Stanford Medical School a Leading Force in Complex Gene Therapy

Stanford Medical School a Leading Force in Complex Gene Therapy

For many people, genetic disorders are a very real, and incurable, problem. Immune disorders like psoriasis and blood borne diseases like sickle cell anemia affect millions around the world. With treatments costing thousands of dollars or more, the results are rarely worth the cost, but they are better than the alternative.

Now, researchers at Stanford University have apparently found a way to make serious inroads in treating the untreatable. Led by Dr. Matthew Porteus, an accelerating research movement is using CRISPR- Cas9, a new technique, to try to cure crippling genetic diseases such as sickle cell anemia and muscular dystrophy.

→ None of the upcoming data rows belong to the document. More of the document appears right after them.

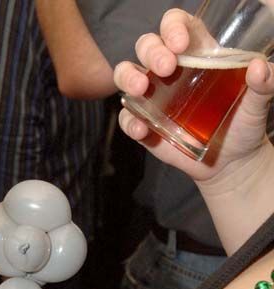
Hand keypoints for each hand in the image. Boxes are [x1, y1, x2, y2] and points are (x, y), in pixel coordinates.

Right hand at [114, 9, 273, 183]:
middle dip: (151, 51)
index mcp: (196, 55)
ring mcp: (154, 99)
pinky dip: (129, 122)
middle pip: (147, 46)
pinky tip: (142, 129)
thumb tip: (259, 68)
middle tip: (166, 68)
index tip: (180, 43)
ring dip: (129, 77)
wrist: (230, 164)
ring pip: (127, 74)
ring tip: (141, 89)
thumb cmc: (242, 126)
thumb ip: (263, 85)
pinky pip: (127, 118)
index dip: (172, 27)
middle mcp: (170, 72)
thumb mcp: (257, 104)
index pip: (176, 25)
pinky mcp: (146, 125)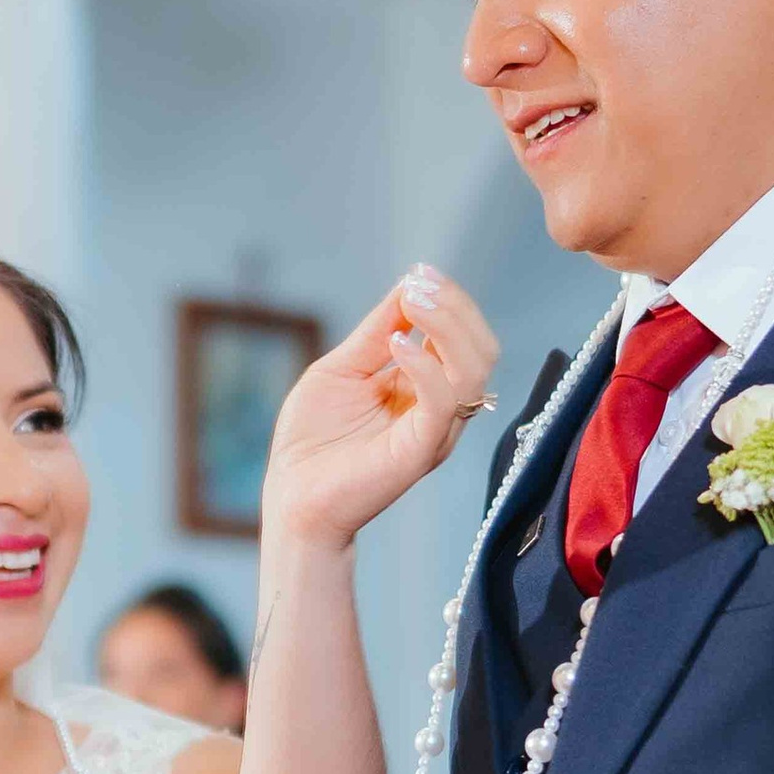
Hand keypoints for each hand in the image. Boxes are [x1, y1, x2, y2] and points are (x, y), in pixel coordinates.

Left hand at [260, 272, 498, 552]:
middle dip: (455, 307)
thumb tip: (409, 285)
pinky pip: (443, 400)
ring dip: (446, 324)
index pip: (461, 336)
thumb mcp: (342, 368)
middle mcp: (438, 408)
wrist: (293, 499)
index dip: (447, 300)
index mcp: (424, 388)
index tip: (418, 274)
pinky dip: (426, 364)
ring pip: (473, 369)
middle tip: (418, 285)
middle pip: (479, 348)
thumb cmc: (312, 440)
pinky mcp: (420, 450)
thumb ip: (376, 331)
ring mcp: (433, 430)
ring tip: (412, 302)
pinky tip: (396, 343)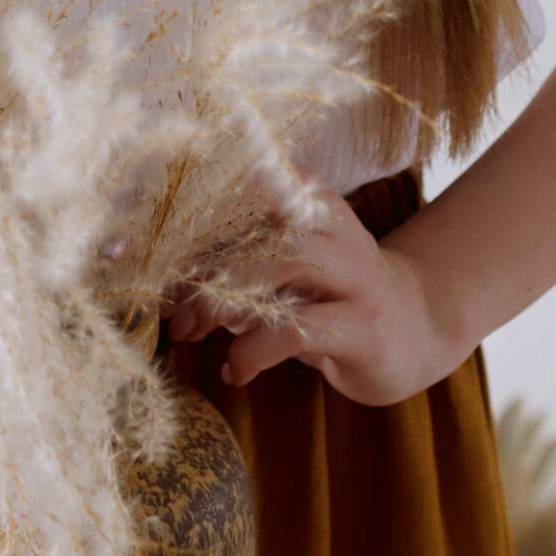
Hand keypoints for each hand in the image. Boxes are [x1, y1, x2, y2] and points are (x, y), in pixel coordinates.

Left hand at [163, 181, 470, 406]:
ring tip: (193, 334)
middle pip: (247, 223)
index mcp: (305, 194)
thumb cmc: (328, 296)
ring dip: (218, 303)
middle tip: (169, 309)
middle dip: (195, 268)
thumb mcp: (281, 266)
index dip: (183, 217)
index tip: (141, 251)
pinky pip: (294, 328)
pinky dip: (253, 351)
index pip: (235, 185)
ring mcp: (352, 270)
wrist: (414, 328)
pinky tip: (236, 370)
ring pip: (271, 263)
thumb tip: (157, 279)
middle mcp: (330, 221)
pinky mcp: (362, 322)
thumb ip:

What is This Compex Gene Therapy?

A Palo Alto native, Porteus, 51, has watched as too many of his patients declined due to complications from blood and immune system diseases as potentially lethal as sickle cell anemia, severe combined immunodeficiency disease and beta thalassemia. Although these are all different diseases, they have one very important thing in common: they are all are caused by one mutation in one gene within a single cell type. Just one.

With CRISPR, you excise the single bad gene, introduce a good gene, and some intensive chemotherapy will kill the remaining damaged cells and make room for new ones, which are then infused into the patient. They have tested and proven their approach with experiments on human cell cultures in mice, and they hope to begin human testing in 2018. The biotech firm, CRISPR Therapeutics of Cambridge, recently received an investment of $335 million from German pharmaceutical giant Bayer AG to form a joint venture to research CRISPR-based treatments.

Unfortunately, while single cell issues are now being treated, many other common conditions with a genetic basis, such as autism, diabetes, or heart disease, involve multiple genes and are currently out of reach of medical science. Porteus and his team’s current strategy is to first focus on a handful of genetic diseases and then expand: “If we prove how to do it, that opens up the possibility for many diseases of the immune system and blood system.”

Stanford University is Leading the pack

Following in their footsteps, scientists at Duke University and two other independent labs are using the same approach to fix a muscle gene for those affected by an until-now incurable type of muscular dystrophy. Boston researchers are similarly using CRISPR to treat a rare, but hereditary, eye disease that often causes blindness. Teams elsewhere are also working on finding and repairing the genes responsible for conditions like Huntington’s disease, Sanfilippo syndrome and cystic fibrosis, among many other disorders.